Dataset entries:
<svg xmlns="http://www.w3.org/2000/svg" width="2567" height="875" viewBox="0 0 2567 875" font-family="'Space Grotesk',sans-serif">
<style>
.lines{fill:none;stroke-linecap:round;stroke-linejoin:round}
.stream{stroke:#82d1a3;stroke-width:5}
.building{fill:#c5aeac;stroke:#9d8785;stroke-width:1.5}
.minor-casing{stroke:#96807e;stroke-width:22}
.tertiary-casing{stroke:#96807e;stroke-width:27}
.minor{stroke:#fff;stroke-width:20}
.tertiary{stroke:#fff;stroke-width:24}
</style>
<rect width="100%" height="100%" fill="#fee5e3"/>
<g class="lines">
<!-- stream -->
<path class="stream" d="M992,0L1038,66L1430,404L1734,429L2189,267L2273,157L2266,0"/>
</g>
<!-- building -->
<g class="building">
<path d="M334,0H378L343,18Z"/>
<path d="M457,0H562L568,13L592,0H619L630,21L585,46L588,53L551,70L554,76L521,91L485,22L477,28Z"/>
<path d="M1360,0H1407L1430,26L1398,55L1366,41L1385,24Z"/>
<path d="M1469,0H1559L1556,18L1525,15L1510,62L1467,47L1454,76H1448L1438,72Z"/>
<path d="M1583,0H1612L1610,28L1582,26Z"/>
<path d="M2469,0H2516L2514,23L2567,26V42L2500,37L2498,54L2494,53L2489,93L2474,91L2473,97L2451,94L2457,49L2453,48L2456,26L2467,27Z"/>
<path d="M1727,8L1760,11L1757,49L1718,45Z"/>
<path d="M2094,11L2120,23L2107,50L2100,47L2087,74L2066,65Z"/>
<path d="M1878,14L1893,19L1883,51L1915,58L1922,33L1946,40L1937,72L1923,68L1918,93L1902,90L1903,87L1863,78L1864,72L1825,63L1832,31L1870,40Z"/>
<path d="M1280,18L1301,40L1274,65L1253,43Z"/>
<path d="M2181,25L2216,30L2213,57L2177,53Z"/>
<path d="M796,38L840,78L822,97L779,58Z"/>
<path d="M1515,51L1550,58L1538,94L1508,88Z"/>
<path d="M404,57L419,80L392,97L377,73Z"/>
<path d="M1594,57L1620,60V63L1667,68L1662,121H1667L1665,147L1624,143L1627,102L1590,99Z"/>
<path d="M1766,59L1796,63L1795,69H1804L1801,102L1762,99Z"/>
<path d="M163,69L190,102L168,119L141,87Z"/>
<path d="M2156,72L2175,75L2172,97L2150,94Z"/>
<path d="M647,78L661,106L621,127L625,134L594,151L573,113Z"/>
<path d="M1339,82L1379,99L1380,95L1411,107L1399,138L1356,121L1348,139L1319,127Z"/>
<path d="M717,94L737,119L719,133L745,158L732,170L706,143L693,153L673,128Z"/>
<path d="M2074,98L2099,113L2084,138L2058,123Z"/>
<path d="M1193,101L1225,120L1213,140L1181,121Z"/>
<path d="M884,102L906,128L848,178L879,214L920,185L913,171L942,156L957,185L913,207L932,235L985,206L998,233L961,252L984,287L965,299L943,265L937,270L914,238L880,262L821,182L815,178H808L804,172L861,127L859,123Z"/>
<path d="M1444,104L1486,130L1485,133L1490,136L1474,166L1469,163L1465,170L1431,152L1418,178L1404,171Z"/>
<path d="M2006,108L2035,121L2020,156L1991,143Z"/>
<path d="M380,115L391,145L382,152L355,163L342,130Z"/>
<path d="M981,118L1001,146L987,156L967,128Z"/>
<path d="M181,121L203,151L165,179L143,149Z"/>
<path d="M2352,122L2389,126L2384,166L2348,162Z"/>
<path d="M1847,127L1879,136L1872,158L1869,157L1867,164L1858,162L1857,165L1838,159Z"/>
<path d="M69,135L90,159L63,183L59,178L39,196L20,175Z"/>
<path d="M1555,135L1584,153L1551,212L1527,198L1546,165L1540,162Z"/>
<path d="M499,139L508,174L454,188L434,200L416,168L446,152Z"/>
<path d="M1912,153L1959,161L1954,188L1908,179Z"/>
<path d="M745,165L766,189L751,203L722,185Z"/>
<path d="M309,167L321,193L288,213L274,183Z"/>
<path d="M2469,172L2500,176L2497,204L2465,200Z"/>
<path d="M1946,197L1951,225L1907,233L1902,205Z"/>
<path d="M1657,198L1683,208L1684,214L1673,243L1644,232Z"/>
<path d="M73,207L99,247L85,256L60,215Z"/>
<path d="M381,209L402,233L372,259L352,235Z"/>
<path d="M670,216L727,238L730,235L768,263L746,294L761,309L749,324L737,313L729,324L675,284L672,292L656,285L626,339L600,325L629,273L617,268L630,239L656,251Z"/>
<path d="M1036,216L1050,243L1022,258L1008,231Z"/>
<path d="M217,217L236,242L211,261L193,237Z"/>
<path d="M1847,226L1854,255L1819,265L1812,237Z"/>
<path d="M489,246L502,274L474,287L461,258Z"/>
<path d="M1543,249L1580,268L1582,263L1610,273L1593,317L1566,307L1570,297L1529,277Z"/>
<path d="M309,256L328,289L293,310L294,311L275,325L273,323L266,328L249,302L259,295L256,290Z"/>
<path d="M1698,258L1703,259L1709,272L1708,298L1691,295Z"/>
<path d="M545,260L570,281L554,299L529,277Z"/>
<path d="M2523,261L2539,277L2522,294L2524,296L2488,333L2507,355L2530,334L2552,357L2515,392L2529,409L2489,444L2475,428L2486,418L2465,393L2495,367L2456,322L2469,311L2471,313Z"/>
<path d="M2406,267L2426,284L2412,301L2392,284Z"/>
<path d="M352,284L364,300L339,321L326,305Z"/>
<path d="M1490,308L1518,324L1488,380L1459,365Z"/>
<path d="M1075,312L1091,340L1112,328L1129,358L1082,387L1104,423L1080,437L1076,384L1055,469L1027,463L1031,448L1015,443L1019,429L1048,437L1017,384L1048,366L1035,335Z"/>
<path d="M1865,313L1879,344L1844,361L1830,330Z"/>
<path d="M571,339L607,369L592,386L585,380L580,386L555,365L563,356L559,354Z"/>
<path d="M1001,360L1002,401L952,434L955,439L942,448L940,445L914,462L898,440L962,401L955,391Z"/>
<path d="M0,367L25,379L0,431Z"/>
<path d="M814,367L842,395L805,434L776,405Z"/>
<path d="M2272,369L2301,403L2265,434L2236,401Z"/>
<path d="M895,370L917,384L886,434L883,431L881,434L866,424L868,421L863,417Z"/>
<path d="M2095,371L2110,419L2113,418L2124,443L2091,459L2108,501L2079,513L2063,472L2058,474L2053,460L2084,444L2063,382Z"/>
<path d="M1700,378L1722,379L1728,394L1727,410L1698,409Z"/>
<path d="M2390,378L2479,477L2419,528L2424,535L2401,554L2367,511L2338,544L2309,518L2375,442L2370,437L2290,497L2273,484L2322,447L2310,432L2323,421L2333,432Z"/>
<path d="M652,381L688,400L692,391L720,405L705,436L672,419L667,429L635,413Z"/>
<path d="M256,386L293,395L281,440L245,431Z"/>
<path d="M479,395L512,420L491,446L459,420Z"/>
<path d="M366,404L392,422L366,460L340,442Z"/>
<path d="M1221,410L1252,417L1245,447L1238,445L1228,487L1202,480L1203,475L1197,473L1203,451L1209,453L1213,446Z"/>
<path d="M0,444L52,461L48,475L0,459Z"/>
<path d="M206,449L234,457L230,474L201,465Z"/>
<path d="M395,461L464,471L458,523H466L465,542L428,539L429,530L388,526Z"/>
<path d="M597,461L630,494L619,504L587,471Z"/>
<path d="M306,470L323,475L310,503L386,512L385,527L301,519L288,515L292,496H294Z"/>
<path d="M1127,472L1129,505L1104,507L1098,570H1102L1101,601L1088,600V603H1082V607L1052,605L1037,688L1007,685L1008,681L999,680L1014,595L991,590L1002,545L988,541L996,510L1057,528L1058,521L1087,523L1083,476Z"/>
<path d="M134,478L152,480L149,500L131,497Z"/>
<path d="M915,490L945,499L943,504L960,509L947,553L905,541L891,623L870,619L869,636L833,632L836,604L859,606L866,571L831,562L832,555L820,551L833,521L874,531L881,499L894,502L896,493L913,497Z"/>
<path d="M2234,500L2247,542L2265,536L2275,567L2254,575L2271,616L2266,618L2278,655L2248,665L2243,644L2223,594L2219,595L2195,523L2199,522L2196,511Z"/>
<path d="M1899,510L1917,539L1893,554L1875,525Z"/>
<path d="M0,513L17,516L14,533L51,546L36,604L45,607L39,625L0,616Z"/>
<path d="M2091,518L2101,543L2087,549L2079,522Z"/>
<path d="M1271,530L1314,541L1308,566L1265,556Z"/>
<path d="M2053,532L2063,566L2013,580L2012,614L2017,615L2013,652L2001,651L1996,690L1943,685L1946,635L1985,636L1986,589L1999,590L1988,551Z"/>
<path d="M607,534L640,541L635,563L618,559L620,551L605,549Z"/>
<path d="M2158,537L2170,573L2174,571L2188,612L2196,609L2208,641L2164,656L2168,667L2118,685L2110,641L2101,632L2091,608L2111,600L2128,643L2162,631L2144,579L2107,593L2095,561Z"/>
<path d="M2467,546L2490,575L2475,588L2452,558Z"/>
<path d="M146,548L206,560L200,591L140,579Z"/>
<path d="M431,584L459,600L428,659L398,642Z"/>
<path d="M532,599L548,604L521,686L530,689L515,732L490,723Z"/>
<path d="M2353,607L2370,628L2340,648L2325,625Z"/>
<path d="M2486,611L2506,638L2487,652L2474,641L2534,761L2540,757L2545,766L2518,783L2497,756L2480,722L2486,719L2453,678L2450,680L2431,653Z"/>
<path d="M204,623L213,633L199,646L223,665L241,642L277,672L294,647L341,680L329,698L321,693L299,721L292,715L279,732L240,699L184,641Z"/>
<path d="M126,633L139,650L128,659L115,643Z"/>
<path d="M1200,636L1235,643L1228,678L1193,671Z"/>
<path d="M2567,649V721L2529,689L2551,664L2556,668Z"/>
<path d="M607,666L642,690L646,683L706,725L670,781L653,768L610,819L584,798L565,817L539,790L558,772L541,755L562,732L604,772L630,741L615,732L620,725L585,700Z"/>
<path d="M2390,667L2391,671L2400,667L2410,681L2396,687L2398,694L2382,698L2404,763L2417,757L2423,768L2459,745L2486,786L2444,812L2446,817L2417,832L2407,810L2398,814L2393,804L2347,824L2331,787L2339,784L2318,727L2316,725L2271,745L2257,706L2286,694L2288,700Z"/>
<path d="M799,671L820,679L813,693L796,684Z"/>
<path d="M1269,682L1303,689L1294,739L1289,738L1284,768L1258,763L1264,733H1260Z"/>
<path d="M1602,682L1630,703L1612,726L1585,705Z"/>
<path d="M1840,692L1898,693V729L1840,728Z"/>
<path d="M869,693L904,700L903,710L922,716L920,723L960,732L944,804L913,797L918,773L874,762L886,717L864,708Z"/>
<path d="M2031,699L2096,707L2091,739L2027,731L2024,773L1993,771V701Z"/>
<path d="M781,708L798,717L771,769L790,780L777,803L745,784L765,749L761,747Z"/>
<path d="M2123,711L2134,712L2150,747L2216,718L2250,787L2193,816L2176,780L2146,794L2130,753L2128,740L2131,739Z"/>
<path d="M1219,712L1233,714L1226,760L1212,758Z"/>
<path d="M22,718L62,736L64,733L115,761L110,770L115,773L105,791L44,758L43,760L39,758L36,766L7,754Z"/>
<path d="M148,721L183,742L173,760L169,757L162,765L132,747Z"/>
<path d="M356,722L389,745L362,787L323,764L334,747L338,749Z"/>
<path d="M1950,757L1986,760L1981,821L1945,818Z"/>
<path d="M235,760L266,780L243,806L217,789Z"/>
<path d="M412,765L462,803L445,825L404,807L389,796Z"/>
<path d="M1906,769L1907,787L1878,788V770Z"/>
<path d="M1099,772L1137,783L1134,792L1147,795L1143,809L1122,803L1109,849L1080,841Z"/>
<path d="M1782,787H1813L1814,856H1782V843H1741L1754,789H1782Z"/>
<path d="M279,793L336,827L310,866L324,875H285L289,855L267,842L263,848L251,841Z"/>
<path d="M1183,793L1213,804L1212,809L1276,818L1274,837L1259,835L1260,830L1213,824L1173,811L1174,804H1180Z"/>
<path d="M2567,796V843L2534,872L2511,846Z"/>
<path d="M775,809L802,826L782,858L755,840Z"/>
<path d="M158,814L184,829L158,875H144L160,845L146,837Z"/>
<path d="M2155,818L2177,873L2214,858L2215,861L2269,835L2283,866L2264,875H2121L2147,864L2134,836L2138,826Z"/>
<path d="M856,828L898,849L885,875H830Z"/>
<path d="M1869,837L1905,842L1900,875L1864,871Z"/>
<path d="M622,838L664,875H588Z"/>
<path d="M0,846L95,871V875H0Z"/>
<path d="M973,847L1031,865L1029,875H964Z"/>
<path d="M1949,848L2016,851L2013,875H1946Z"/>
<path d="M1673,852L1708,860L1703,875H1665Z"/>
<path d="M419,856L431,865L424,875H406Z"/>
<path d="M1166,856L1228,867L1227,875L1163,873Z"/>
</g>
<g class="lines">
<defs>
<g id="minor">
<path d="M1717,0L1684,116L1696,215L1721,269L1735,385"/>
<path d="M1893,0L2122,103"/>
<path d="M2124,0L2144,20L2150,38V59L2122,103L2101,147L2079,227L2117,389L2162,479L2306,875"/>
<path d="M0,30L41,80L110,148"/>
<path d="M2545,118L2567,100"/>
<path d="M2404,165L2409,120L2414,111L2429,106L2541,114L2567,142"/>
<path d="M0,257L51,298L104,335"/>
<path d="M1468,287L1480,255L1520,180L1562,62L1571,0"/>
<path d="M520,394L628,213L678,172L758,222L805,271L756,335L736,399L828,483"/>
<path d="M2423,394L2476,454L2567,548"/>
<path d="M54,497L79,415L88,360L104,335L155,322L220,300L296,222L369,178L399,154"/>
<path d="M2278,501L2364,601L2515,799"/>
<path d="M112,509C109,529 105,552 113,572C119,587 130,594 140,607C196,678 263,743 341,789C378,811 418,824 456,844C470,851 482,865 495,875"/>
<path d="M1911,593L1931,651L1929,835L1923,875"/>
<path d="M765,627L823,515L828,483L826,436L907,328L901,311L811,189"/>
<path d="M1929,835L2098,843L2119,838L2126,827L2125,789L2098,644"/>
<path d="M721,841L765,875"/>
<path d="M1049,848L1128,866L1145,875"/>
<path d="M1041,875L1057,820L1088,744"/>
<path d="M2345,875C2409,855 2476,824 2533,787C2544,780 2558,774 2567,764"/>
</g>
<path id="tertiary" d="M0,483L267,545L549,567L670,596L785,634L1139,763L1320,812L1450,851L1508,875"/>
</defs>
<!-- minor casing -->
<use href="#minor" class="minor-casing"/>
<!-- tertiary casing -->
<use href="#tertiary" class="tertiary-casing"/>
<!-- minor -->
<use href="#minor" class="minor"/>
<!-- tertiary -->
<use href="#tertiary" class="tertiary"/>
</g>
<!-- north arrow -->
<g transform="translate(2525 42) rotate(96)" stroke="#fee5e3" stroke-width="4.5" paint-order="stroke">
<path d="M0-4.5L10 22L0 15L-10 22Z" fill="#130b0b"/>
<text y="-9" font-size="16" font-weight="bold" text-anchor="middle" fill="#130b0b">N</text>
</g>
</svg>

TASK DESCRIPTION:
For each line of the entries that holds the word "fill", pull that line out.

YOUR SOLUTION:
.lines{fill:none;stroke-linecap:round;stroke-linejoin:round}
.building{fill:#c5aeac;stroke:#9d8785;stroke-width:1.5}
<rect width="100%" height="100%" fill="#fee5e3"/>
<path d="M0-4.5L10 22L0 15L-10 22Z" fill="#130b0b"/>
<text y="-9" font-size="16" font-weight="bold" text-anchor="middle" fill="#130b0b">N</text>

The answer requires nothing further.